▶ _Task requirements_
In the passage about the liquor license case, what was the state fee for an on-sale general liquor license?

▶ _Passage shown_
==========

A jury found all three defendants guilty on Count One, the conspiracy count. Berry and Bennett were found guilty on Counts Three, Five, Seven, Nine, Eleven and Twelve. Steetle was also found guilty on Counts Nine and Eleven. Motions for a new trial were made and denied and all three defendants were sentenced to state prison. With respect to each defendant some of the sentences were to run consecutively, and to run concurrently with relation to other counts. Fines were also imposed on each defendant with respect to certain counts. All three defendants appealed from the judgments and from the orders denying their motions for a new trial. Subsequently, Berry's appeal was dismissed at his request, and this appeal is presented on behalf of Bennett and Steetle.
Berry was district liquor control officer in charge of the San Diego office of the Board of Equalization. Bennett was a business opportunity broker, his office being adjacent to the Board of Equalization office in San Diego. Steetle was associated with Bennett in that business, and in the same office. The state fee for on-sale general liquor license was $525, and there was a restriction on the number of such licenses which would be issued. These licenses were transferable and at the times here in question they had a value, as soon as issued, of about $10,000 on the resale market. While anyone was allowed to make a preliminary application for a license, a formal application with payment of the statutory fee could only be filed with the permission of Berry, and he never delegated that authority to any of his subordinates. In no instance was a person who was allowed by Berry to file a formal application ever turned down by the Board of Equalization on the issuance of that license.

==========

Extracted data entries:

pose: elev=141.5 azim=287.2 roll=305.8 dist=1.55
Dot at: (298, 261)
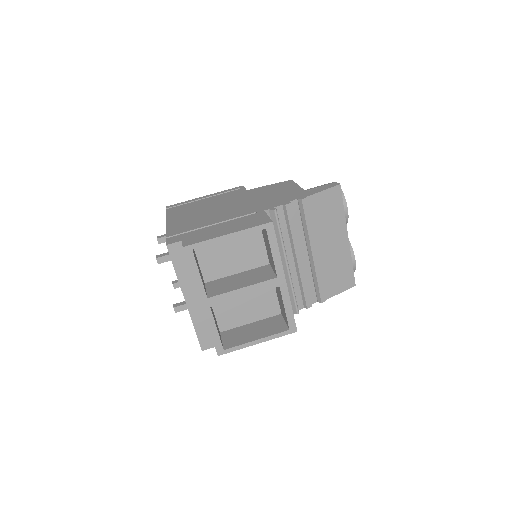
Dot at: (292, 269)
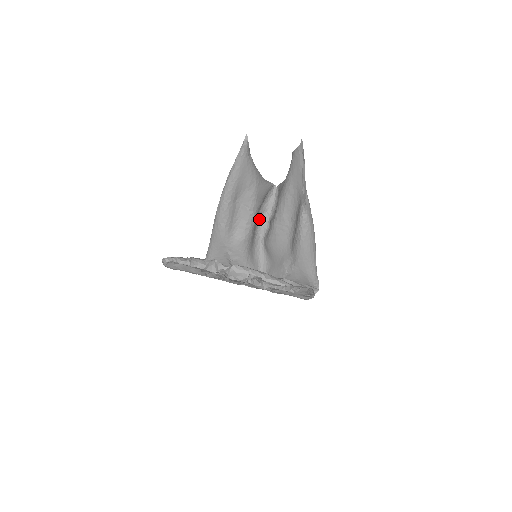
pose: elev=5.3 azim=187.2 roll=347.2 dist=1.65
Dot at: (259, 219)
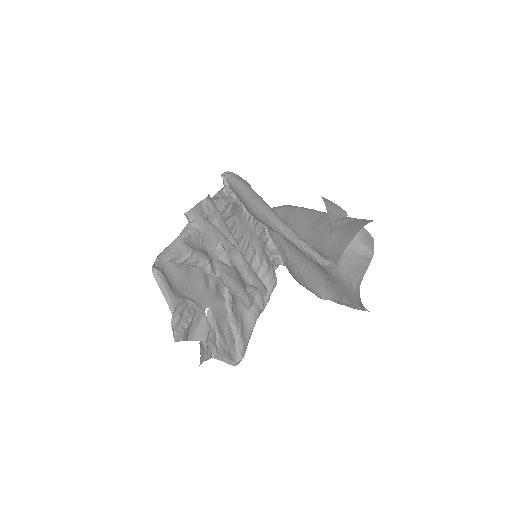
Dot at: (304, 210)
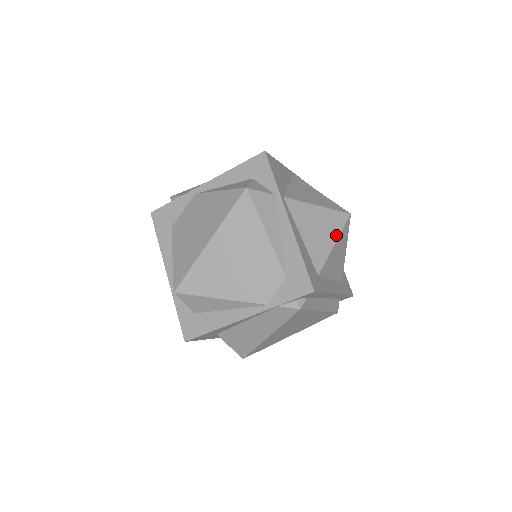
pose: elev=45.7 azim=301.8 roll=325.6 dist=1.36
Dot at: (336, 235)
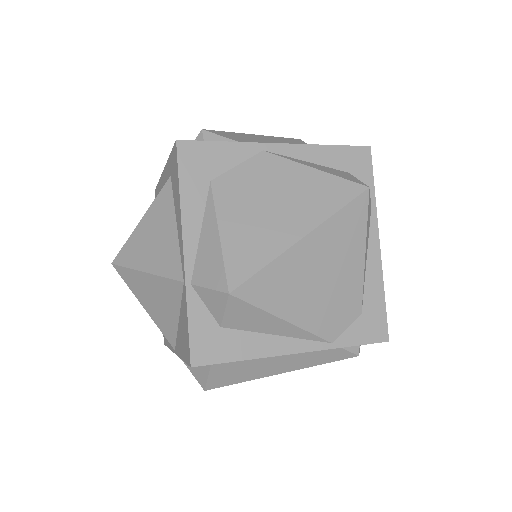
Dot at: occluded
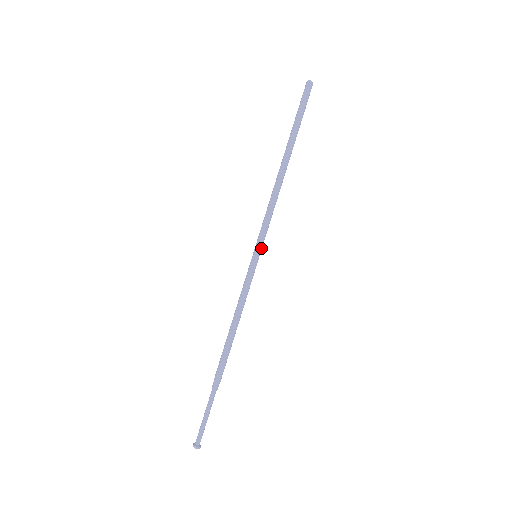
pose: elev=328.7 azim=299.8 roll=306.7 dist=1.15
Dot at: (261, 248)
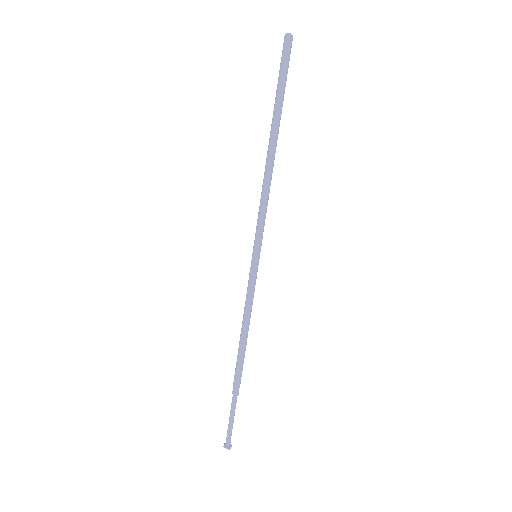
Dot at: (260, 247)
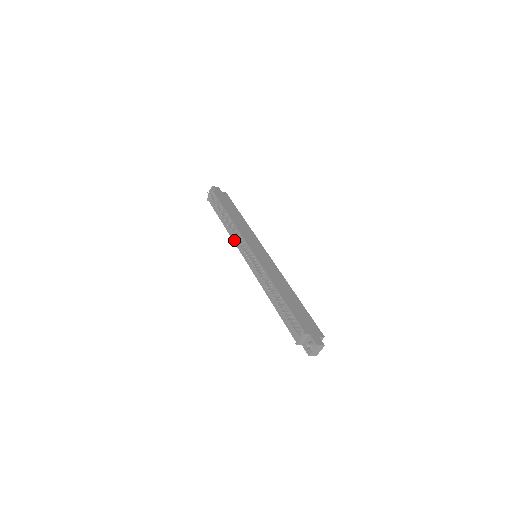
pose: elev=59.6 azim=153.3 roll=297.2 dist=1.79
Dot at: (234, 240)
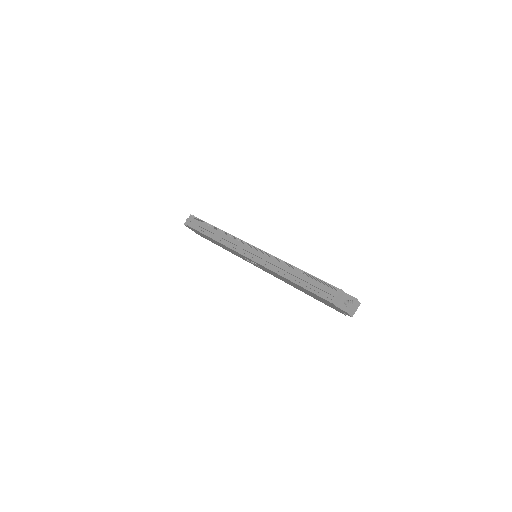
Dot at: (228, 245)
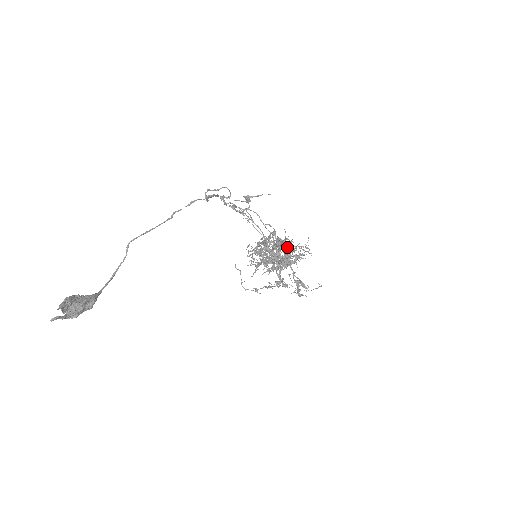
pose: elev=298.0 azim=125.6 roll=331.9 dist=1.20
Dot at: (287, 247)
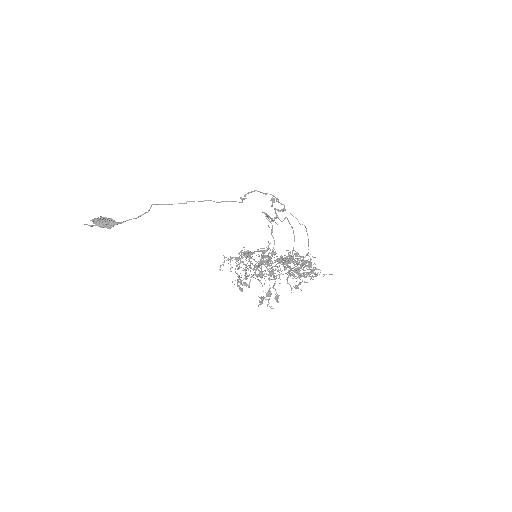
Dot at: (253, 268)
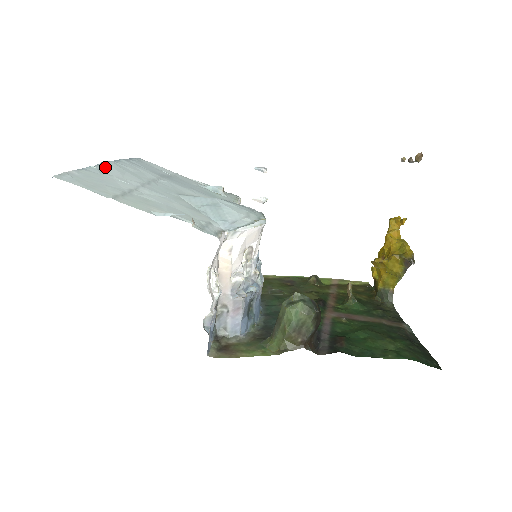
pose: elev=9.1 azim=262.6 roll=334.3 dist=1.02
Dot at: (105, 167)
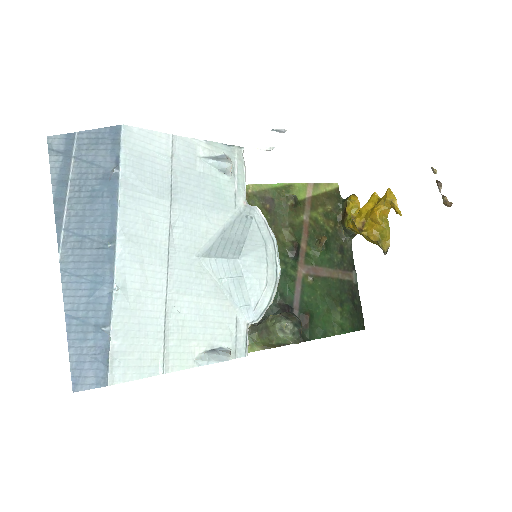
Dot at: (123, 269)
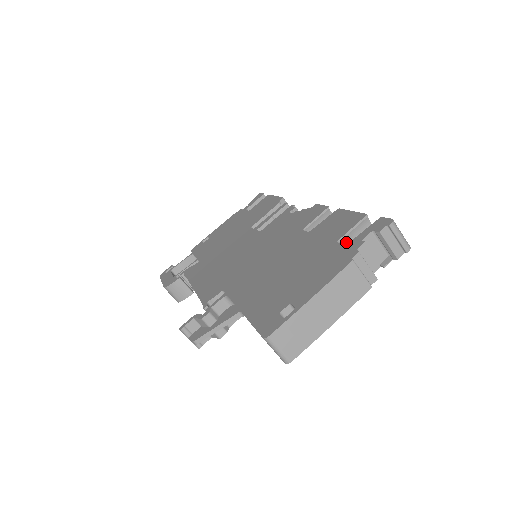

==========

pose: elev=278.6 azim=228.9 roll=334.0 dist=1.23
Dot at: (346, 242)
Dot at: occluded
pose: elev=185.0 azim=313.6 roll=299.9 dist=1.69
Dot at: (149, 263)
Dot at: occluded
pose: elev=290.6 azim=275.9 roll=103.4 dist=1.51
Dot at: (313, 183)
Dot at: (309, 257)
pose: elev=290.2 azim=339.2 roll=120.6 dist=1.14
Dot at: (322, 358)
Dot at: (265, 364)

==========

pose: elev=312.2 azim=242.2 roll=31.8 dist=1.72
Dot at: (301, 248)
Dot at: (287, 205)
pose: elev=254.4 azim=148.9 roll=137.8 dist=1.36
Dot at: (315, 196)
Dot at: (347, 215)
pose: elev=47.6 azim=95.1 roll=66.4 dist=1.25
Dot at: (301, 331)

==========

▶ _Response below_
$525